EXTRACT PROVIDED:
------------------------------

APPEAL from a judgment
of the circuit court for Marathon County:
RAYMOND F. THUMS, Judge. Affirmed.
Before Cane, P.J.,
LaRocque and Myse, JJ.
CANE, P.J. April Dakins appeals a judgment entered
upon her no contest plea convicting her of possession of marijuana with the
intent to deliver. Dakins contends that
the trial court erroneously denied her suppression motion. She raises the following issues: (1) Was the "so-called 'probation
search'" in fact a prohibited warrantless search; (2) was the
"so-called 'probation search'" in fact a warrantless investigative
search with the probation officers acting as surrogate investigative agents of
the sheriff's department; (3) is the probation department supervisor a neutral
and detached magistrate; (4) should all the evidence obtained through the
"so-called 'probation search'" be suppressed because it was a
warrantless investigative search; (5) under the circumstances, was Dakins in
constructive custody within the meaning of Miranda; (6) should
she have been given Miranda warnings; and (7) should Dakins' incriminating statements made
without Miranda warnings be suppressed.[1]
Because the trial court
correctly concluded that the search was a probation search, that the
probationer had common authority over the premises that he shared with Dakins,
and Dakins was not placed under arrest, under suspicion, or in constructive
custody at the time she made her statements, we affirm the judgment.[2]
Dakins shared a
two-bedroom apartment with Curt Scheidemann, who was on probation for drug
offenses. Sergeant Thomas Kujawa
received information from a reliable informant that Scheidemann was dealing
drugs from his residence and that two juveniles were going there to purchase
marijuana later in the day. Kujawa
relayed this information to Scheidemann's probation officer, Craig Jascor.

------------------------------

EXERCISE: Write the next part of the Dakins appeal opinion, picking up after its last sentence. The data comes from a separate source, not from the Dakins appeal opinion.

Entries drawn from a collection:
------------------------------

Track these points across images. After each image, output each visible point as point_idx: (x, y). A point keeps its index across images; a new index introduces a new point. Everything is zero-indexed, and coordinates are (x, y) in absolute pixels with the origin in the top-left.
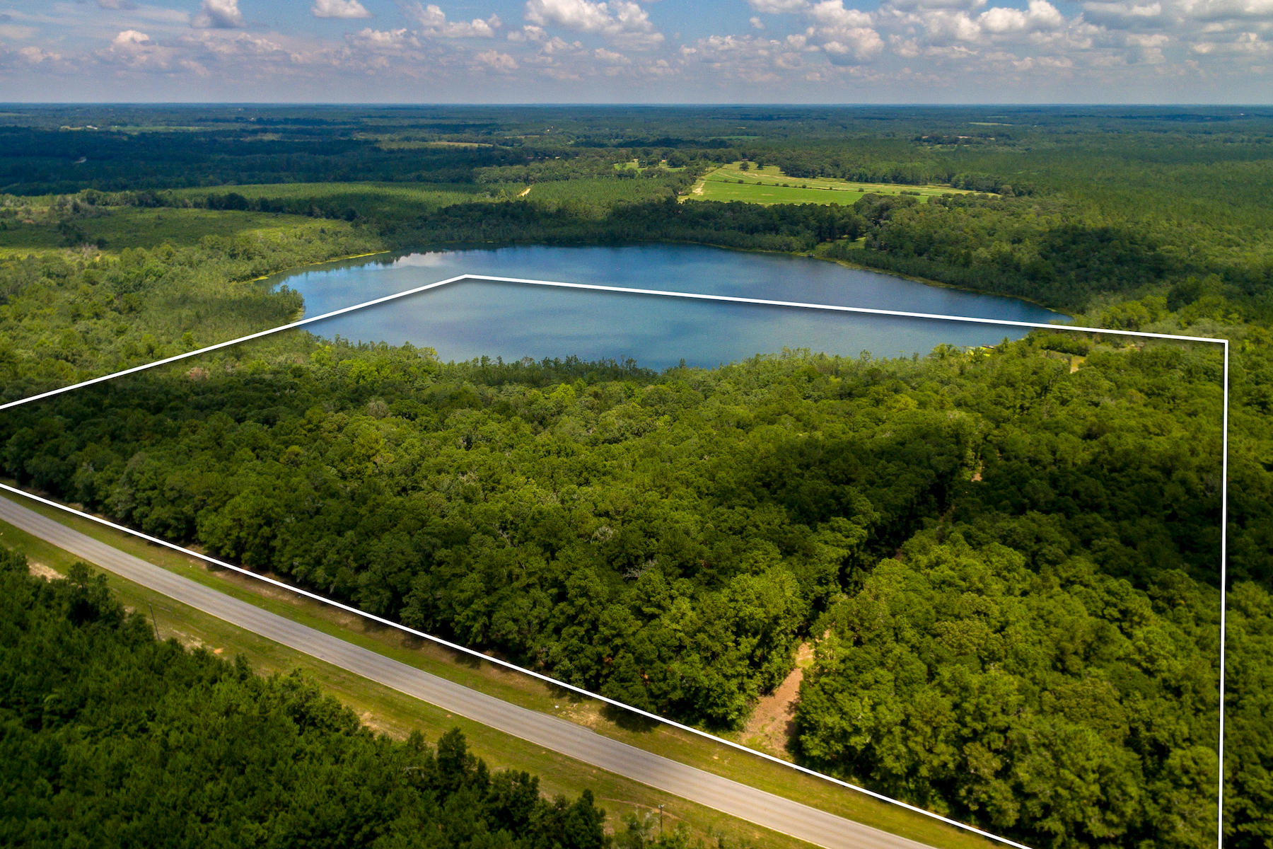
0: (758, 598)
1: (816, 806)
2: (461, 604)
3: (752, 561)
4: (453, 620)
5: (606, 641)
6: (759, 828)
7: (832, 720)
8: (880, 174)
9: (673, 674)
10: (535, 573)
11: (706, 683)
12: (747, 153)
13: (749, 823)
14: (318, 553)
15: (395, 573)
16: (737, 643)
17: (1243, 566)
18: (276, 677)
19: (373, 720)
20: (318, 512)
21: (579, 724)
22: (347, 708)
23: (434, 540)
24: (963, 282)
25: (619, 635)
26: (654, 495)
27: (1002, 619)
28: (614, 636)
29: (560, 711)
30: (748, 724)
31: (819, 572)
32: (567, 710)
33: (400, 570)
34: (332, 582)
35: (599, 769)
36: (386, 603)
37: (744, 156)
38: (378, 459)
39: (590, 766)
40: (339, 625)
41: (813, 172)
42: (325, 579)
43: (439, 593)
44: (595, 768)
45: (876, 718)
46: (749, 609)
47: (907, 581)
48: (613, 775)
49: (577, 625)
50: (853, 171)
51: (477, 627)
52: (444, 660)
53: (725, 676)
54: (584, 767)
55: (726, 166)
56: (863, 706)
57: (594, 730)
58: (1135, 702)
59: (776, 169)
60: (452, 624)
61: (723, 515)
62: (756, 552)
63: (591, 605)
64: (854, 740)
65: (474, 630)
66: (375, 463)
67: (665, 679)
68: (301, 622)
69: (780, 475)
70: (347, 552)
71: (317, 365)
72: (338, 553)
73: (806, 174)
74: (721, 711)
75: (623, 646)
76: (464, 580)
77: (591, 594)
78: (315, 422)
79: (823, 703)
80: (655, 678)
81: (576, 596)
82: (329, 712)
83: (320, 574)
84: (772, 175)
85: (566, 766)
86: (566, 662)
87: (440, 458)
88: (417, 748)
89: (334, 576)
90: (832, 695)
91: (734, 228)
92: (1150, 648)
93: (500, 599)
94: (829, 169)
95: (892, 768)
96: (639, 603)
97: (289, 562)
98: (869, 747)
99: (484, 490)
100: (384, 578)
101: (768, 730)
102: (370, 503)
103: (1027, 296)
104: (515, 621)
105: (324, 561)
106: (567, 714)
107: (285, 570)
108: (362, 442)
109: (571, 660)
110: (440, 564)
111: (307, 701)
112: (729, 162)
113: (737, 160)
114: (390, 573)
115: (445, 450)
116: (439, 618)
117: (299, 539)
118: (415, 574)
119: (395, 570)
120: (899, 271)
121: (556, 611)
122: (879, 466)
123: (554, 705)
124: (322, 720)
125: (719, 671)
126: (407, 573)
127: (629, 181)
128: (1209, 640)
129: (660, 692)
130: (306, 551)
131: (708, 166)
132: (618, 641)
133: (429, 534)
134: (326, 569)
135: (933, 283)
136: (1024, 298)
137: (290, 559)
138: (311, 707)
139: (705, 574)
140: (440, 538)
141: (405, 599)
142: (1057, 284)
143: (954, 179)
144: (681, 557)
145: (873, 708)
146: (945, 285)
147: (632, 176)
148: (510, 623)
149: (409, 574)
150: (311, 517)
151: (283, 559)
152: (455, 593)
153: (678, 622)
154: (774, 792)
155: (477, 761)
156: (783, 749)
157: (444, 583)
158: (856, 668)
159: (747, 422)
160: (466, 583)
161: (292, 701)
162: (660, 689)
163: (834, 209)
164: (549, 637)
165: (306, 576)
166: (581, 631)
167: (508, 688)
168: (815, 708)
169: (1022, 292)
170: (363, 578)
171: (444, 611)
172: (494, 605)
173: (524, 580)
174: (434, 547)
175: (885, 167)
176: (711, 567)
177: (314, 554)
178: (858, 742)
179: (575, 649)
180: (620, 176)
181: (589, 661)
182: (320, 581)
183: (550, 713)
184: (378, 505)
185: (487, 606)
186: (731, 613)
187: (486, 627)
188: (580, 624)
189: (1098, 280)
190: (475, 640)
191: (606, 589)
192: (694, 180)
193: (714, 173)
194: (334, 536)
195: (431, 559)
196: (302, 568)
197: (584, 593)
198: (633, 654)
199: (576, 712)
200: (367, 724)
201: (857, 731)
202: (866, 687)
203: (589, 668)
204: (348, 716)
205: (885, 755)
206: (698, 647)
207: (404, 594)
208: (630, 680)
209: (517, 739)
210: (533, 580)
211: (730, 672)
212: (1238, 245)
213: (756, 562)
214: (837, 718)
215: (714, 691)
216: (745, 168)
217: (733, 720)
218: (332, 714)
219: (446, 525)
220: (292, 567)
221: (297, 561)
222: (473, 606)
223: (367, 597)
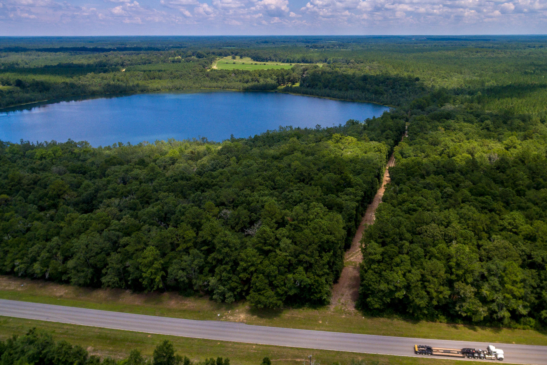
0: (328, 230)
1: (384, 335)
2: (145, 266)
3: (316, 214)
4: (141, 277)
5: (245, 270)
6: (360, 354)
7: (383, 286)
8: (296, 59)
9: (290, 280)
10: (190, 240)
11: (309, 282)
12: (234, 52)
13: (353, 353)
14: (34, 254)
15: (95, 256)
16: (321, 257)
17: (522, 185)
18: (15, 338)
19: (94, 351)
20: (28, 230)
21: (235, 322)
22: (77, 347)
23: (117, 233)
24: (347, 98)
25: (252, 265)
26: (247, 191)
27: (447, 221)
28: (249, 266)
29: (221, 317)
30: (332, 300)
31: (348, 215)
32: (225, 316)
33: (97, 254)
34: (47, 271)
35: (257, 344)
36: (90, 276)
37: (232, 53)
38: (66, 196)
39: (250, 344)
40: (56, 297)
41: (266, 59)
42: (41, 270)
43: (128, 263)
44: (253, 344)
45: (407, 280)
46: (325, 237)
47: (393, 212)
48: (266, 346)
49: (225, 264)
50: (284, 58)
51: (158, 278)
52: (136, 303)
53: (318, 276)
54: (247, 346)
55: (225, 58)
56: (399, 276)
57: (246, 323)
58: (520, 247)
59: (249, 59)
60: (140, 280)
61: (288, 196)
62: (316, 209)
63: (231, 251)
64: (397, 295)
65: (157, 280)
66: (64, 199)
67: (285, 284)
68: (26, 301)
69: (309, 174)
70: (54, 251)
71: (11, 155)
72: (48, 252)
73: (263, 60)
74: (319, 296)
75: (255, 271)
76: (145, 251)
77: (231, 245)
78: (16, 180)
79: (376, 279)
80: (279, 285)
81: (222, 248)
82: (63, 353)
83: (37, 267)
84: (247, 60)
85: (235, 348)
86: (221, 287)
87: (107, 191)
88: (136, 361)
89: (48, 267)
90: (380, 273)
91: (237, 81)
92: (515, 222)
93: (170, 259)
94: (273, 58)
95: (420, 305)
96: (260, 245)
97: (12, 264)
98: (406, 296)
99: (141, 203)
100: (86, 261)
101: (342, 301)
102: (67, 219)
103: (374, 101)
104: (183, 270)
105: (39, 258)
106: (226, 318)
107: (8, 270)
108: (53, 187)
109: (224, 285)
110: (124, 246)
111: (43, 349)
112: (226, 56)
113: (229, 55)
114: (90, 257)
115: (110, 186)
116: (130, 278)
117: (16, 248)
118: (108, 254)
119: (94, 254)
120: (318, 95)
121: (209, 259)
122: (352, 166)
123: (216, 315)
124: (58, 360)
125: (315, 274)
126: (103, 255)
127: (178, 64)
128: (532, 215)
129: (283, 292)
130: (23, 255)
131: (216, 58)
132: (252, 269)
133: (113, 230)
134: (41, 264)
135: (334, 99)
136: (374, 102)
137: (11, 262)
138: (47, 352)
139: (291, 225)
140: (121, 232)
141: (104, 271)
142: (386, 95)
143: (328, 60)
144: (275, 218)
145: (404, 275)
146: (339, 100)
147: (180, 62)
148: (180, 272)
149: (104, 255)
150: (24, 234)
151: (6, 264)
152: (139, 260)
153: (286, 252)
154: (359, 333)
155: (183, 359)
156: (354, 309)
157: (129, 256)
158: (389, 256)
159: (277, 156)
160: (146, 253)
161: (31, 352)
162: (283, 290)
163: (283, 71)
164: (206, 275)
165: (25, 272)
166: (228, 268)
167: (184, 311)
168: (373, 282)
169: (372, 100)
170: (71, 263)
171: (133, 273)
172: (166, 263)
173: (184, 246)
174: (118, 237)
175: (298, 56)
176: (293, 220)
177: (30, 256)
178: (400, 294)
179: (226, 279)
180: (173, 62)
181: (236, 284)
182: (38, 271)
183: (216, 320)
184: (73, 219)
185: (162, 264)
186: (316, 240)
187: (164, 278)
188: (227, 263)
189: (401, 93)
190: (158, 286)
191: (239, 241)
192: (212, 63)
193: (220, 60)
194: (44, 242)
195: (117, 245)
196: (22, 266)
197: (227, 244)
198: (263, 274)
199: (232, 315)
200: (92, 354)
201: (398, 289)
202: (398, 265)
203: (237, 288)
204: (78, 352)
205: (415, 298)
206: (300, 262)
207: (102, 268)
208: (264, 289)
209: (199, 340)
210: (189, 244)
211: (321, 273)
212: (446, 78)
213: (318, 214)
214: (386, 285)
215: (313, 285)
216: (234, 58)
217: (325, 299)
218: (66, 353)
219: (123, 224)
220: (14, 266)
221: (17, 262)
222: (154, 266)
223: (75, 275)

------------------------------

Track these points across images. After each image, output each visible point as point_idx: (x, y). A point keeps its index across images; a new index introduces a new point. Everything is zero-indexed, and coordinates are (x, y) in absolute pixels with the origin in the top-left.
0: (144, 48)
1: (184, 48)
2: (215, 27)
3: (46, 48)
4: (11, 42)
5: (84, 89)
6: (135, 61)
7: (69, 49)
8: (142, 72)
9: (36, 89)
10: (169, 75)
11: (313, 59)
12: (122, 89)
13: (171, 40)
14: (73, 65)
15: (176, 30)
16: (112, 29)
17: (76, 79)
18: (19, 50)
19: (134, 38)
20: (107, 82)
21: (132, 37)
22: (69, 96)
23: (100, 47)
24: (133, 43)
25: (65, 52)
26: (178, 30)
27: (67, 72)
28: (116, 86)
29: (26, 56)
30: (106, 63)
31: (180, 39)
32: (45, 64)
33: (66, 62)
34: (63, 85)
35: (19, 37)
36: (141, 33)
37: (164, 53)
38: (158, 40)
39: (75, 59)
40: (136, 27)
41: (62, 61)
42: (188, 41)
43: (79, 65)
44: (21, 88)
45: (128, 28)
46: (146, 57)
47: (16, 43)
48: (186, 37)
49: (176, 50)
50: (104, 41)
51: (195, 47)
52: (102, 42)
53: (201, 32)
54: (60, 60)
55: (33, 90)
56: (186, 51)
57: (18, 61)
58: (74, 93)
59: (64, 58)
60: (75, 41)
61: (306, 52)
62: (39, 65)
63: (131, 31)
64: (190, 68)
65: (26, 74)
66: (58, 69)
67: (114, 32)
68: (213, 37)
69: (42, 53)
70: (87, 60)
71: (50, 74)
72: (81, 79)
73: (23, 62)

------------------------------

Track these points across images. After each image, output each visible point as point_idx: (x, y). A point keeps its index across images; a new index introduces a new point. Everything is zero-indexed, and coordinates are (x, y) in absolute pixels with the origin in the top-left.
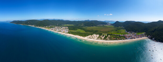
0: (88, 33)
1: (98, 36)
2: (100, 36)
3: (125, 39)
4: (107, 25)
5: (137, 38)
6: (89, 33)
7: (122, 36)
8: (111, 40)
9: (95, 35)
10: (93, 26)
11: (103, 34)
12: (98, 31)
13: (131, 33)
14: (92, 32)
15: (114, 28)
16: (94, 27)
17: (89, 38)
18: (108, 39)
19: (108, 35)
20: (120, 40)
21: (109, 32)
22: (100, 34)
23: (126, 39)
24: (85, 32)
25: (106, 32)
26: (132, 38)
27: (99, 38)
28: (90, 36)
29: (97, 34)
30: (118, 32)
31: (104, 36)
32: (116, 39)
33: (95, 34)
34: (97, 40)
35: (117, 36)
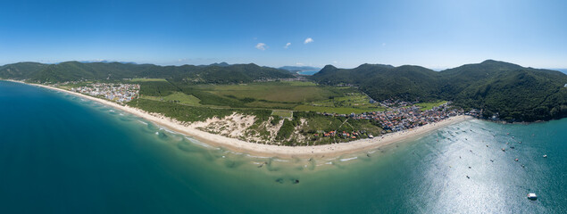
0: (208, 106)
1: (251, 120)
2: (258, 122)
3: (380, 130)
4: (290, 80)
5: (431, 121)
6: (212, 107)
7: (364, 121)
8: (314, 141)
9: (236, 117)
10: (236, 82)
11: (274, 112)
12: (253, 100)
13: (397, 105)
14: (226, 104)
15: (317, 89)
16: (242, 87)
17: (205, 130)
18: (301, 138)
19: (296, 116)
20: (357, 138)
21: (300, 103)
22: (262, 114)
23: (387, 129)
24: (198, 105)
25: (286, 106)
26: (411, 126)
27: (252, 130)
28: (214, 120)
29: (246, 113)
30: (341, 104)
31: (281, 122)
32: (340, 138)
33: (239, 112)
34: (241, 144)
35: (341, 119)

------------------------------

RESULT OF THIS EXERCISE:
Jascor's supervisor
authorized a probation search of Scheidemann's apartment. Jascor and another probation officer
conducted the search, accompanied by Kujawa and a second police officer to
provide security. Both Dakins and
Scheidemann signed the lease. Dakins
testified that she told the officers that Scheidemann had separate living
quarters in the apartment and shut the door to her bedroom. Nonetheless, she testified that
Scheidemann's thirteen-year-old daughter occupied the only other bedroom and
that Curt did not share the bedroom with his thirteen-year-old daughter. She conceded that she was engaged to
Scheidemann and approximately seven months' pregnant with Scheidemann's child
at the time of the search. The officers
observed men's and women's clothing in both bedrooms. Dakins testified she was wearing some of Scheidemann's clothing
at the time of the search.
The probation officer
testified Scheidemann was the target of the search and that there was nothing
about the physical layout of the apartment to indicate Scheidemann's living
quarters were separate. After calling
his supervisor and explaining the living arrangements of Scheidemann's
apartment, he received his supervisor's instruction to search the apartment. He testified that he searched the bedroom
that Scheidemann advised was his. The
other probation officer searched the bedroom Dakins claimed was hers. In Dakins' bedroom, they found a Lane chest,
which one of the officers opened. A
quantity of marijuana was in four separate baggies in the chest.
The officers also found
a locked safe. They advised that they
would remove the safe from the apartment if Dakins refused consent to search
it. Dakins called her attorney, who
advised her to cooperate and "open the safe for them." The probation officers discovered a
"purple colored bong with suspect marijuana."
Scheidemann was taken
into custody by the officers. He was
initially handcuffed to a kitchen chair and later taken from the
apartment. Kujawa remained at the
apartment with two probation officers.
Kujawa testified that Scheidemann was the target of the investigation
and he questioned Dakins to obtain information against Scheidemann. He stated he did not provide Miranda
warnings because she was not in custody and he had no intention of taking her
into custody at that time. Dakins was
not handcuffed, placed under arrest, or in any way physically restrained.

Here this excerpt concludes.